Welcome to Artful Weekend, our new weekly listing of area art happenings! Check it out every Friday for fun and interesting exhibits and events occurring throughout the DMV. Share your experience at these and other weekend art destinations by tagging us (@theartleague) and including the hashtag #artfulweekend on social media.
This weekend: Exhibits to kick off Black History Month, D.C.’s punk scene in photos, Contemporary Iran through the lens of women, and more!
Romare Bearden: Artist as Activist & Visionary
Literature, history, the Bible, and jazz were among the inspirations that informed Romare Bearden’s thought provoking depictions of the African American experience.
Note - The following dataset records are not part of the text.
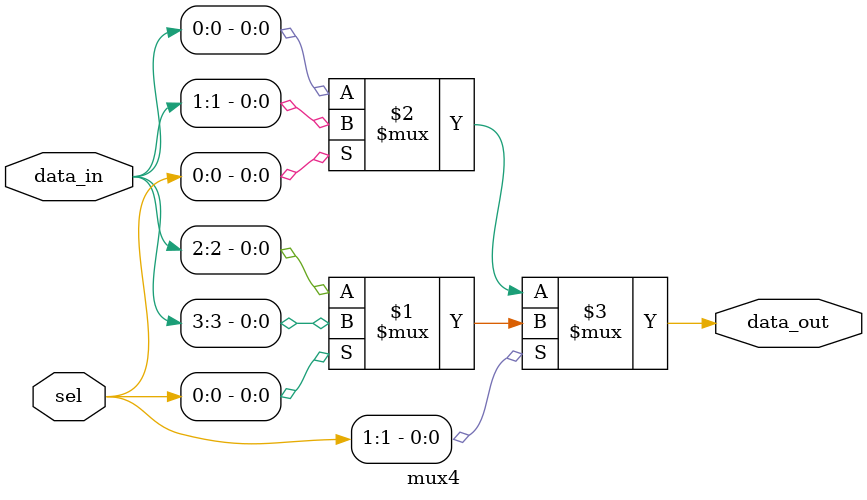
<source format=v>
`timescale 1ns / 1ps
module mux4(data_in,sel,data_out);
    input [3:0] data_in;
    input [1:0] sel;
    output data_out;
    assign data_out = sel[1]?(sel[0]?data_in[3]:data_in[2]):(sel[0]?data_in[1]:data_in[0]);
endmodule
</source>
Artist as Activist & Visionary, an exhibition of more than forty-five of his collages, watercolors, drawings, prints, and editorial cartoons, examines how he also used art to agitate for change; on view through May 1 at The David C. Driskell Center, 1214 Cole Student Activities Bldg. University of Maryland, College Park, MD.
Delita Martin: Calling Down the Spirits
Past and present generations intersect in Delita Martin’s monumental prints, onto which she paints, draws, sews, and collages elements of African tradition and personal memory; on view through April 19 at the National Museum for Women in the Arts, 1250 New York Avenue, NW.
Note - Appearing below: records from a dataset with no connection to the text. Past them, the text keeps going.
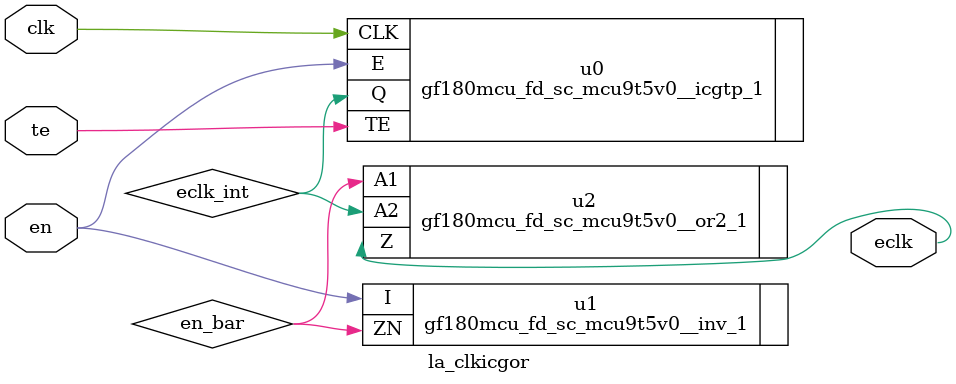
<source format=v>

module la_clkicgor #(
    parameter PROP = "DEFAULT"
) (
    input  clk,  // clock input
    input  te,   // test enable
    input  en,   // enable
    output eclk  // enabled clock output
);

  // reg en_stable;

  // always @(clk or en or te) if (clk) en_stable <= en | te;

  // assign eclk = clk | ~en_stable;

  wire eclk_int;
  wire en_bar;

  gf180mcu_fd_sc_mcu9t5v0__icgtp_1 u0 (
      .CLK(clk),
      .E  (en),
      .TE (te),
      .Q  (eclk_int)
  );

  gf180mcu_fd_sc_mcu9t5v0__inv_1 u1 (
      .I (en),
      .ZN(en_bar)
  );
  gf180mcu_fd_sc_mcu9t5v0__or2_1 u2 (
      .A1(en_bar),
      .A2(eclk_int),
      .Z (eclk)
  );


endmodule

</source>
Present Tense: DC Punk and DIY, Right Now
If you thought DC’s punk, hardcore and DIY music scene was dead, think again. Music and documentary photographer Farrah Skeiky maintains the genre’s relevance in a series of photographs that documents and celebrates its continued vitality; through February 29 at Transformer, 1404 P Street, NW.
Carved in Stone, Painted With Light
This Zenith Gallery exhibit features works by three artists: sculptor David Therriault, who utilizes reclaimed stones in his creations; abstract artist Carolyn Goodridge whose abstracted landscapes evoke nature’s elements; and Hubert Jackson’s color-saturated renderings of memorable people and places; on view through April 4 at Zenith Gallery, 1111 Pennsylvania Avenue, NW.
My Iran: Six Woman Photographers
In My Iran, photographers Newsha Tavakolian, Shadi Ghadirian, Malekeh Nayiny, Gohar Dashti, and Mitra Tabrizian turn a lens on their homeland to explore themes of memory, loss, and exile, but also of defiance and hope; on view through February 9 at the Arthur M. Sackler Gallery, 1050 Independence Avenue, SW.